* **Task**
Would you please copy every line below that includes the string "where"?

Saved data entries:
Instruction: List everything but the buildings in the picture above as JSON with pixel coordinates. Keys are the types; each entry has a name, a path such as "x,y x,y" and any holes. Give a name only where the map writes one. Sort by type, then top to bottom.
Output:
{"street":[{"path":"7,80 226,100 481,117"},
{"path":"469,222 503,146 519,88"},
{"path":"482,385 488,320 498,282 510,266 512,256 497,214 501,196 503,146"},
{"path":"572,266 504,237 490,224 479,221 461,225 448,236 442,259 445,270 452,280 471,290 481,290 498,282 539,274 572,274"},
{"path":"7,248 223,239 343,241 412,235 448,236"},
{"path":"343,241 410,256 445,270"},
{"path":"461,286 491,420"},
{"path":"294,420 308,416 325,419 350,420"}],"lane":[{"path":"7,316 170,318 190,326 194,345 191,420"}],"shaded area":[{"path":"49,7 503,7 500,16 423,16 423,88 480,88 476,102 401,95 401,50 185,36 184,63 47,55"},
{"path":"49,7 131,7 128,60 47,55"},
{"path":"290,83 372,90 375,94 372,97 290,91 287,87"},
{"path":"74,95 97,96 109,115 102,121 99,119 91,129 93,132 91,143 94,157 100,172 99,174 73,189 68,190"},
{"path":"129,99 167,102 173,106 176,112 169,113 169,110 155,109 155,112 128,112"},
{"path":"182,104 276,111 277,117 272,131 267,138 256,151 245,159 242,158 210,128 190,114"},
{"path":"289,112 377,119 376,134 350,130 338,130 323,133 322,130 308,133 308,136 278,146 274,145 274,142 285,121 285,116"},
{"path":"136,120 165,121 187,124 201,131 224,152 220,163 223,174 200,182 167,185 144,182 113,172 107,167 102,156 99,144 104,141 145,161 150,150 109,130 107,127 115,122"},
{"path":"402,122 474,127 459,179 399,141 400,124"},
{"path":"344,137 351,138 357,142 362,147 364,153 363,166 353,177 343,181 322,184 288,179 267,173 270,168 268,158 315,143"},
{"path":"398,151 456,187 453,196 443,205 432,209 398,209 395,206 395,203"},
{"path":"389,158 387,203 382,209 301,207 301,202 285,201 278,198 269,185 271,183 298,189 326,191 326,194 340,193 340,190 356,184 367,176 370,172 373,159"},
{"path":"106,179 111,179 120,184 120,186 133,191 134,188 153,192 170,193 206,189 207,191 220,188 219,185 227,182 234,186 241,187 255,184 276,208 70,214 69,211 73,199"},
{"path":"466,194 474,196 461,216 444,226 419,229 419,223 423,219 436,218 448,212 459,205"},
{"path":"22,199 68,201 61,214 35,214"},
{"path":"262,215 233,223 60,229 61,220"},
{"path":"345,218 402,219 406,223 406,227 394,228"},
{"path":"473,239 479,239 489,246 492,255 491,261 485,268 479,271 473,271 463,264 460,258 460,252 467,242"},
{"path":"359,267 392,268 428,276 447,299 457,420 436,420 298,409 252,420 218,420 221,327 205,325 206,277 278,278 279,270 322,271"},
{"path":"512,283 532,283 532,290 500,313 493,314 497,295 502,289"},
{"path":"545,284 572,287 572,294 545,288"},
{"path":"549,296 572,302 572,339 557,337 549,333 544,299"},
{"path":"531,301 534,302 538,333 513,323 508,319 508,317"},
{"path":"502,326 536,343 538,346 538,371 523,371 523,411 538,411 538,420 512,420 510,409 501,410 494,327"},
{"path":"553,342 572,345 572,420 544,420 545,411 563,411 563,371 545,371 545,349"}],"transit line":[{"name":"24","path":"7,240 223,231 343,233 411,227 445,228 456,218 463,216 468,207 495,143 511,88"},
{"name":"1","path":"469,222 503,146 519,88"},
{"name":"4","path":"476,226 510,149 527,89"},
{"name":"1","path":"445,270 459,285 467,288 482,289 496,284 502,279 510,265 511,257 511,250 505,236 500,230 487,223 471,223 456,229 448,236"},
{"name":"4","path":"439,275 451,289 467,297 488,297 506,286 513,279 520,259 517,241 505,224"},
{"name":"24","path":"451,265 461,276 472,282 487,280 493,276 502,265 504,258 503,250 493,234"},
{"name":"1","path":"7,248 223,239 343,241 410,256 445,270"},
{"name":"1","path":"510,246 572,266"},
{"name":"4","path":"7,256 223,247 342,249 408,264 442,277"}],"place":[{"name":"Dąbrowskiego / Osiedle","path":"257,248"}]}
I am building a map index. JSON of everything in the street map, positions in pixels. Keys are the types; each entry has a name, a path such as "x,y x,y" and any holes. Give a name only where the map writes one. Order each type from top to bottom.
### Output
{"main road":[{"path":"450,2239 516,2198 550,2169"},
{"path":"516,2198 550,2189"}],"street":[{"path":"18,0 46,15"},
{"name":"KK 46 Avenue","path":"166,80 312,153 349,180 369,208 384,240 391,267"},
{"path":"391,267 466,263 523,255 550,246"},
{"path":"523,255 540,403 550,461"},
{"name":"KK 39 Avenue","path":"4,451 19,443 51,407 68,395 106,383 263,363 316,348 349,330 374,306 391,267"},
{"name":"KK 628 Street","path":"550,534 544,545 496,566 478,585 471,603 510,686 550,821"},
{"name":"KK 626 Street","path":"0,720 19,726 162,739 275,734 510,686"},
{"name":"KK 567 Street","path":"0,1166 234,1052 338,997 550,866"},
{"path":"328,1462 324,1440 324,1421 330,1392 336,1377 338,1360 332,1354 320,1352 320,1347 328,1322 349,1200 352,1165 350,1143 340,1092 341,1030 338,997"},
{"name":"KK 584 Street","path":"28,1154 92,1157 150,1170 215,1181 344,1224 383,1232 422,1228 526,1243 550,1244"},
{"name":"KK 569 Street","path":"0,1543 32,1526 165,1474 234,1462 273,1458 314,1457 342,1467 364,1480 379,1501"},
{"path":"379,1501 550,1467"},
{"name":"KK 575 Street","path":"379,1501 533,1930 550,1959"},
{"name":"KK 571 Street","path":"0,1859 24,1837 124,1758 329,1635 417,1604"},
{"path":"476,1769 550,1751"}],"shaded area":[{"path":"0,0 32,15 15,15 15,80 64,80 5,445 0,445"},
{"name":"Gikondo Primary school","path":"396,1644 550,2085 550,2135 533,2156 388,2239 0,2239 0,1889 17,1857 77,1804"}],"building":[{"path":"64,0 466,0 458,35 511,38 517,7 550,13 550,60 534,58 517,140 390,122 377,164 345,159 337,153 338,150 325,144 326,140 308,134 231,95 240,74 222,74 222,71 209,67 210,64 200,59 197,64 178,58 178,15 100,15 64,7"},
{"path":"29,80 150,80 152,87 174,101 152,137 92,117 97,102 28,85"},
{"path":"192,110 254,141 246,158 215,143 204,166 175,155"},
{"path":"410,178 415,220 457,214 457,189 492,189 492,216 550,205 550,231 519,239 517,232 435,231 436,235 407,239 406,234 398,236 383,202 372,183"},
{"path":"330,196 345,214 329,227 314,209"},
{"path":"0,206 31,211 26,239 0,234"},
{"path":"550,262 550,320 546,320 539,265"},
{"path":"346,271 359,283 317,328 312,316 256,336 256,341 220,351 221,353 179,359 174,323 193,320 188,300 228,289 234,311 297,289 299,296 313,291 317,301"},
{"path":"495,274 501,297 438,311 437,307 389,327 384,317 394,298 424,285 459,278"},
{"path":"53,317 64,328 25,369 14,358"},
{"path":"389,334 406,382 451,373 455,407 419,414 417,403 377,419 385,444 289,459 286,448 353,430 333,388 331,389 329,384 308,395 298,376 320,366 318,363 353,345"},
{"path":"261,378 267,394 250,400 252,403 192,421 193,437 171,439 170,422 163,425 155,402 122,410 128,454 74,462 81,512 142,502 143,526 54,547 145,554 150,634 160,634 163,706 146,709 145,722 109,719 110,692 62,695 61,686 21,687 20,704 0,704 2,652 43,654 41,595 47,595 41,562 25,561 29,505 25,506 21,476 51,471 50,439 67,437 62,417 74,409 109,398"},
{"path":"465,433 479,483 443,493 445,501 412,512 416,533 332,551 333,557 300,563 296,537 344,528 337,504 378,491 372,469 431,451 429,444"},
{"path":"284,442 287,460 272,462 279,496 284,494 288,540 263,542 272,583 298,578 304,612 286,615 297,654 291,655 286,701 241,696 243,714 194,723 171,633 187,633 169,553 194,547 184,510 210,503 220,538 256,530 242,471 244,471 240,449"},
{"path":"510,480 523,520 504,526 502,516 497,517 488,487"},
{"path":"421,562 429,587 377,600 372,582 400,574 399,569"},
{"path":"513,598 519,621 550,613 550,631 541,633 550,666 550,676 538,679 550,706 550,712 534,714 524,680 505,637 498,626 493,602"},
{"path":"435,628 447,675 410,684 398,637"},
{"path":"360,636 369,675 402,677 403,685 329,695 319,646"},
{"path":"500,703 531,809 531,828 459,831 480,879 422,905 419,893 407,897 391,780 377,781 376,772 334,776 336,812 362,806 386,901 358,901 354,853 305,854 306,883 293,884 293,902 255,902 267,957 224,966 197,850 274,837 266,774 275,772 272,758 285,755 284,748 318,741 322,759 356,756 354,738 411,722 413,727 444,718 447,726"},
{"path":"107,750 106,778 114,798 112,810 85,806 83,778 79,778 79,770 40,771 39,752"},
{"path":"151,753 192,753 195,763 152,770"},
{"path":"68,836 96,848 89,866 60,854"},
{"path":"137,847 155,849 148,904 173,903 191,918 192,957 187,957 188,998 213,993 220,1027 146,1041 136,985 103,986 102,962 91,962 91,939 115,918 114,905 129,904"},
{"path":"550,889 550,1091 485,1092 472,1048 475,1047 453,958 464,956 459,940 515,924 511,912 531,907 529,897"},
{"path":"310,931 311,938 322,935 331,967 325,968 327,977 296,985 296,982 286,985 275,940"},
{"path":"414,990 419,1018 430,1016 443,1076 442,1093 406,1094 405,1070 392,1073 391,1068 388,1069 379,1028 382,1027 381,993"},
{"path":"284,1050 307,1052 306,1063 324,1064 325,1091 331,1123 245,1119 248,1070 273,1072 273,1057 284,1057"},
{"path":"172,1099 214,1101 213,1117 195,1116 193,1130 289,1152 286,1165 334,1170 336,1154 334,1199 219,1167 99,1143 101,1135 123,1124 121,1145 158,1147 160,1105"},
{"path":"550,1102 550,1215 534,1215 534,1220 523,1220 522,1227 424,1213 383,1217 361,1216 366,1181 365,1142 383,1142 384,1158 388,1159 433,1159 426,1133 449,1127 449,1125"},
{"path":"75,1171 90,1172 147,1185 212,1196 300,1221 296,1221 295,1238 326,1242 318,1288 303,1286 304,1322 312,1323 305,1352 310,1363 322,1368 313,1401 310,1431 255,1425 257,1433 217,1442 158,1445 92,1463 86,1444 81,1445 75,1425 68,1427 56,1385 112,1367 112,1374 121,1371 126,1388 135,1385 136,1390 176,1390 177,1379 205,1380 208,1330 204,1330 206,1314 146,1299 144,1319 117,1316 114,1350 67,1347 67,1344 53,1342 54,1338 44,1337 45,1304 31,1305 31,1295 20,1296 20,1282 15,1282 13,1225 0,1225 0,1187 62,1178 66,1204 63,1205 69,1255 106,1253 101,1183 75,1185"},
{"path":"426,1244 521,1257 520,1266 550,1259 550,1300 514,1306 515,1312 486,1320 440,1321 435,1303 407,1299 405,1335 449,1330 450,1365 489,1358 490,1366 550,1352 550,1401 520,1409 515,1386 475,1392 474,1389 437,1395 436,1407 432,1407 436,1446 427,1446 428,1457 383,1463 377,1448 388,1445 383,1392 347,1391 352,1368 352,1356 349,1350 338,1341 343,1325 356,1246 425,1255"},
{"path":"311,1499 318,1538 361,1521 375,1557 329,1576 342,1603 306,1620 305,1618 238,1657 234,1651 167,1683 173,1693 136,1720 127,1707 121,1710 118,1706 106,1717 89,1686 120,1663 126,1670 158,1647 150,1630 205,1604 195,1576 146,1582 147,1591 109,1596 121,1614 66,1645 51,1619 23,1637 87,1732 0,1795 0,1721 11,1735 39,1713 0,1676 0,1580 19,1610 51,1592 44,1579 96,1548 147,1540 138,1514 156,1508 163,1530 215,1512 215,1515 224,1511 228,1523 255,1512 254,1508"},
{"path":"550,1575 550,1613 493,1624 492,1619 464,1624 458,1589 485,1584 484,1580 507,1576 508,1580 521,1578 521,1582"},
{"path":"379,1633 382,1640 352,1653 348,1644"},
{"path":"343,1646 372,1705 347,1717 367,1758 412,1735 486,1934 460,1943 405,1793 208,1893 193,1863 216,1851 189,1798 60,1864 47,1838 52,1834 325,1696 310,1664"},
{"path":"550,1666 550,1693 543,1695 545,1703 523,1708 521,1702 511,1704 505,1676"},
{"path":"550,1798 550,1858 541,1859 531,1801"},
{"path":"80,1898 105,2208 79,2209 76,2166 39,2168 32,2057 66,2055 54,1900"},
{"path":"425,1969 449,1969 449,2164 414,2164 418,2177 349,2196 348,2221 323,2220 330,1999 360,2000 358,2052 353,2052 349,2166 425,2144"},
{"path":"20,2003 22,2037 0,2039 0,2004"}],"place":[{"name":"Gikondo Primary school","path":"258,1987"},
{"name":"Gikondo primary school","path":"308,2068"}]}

* **Finished task**
Instruction: List everything but the buildings in the picture above as JSON with pixel coordinates. Keys are the types; each entry has a name, a path such as "x,y x,y" and any holes. Give a name only where the map writes one. Sort by type, then top to bottom.
I am building a map index. JSON of everything in the street map, positions in pixels. Keys are the types; each entry has a name, a path such as "x,y x,y" and any holes. Give a name only where the map writes one. Order each type from top to bottom.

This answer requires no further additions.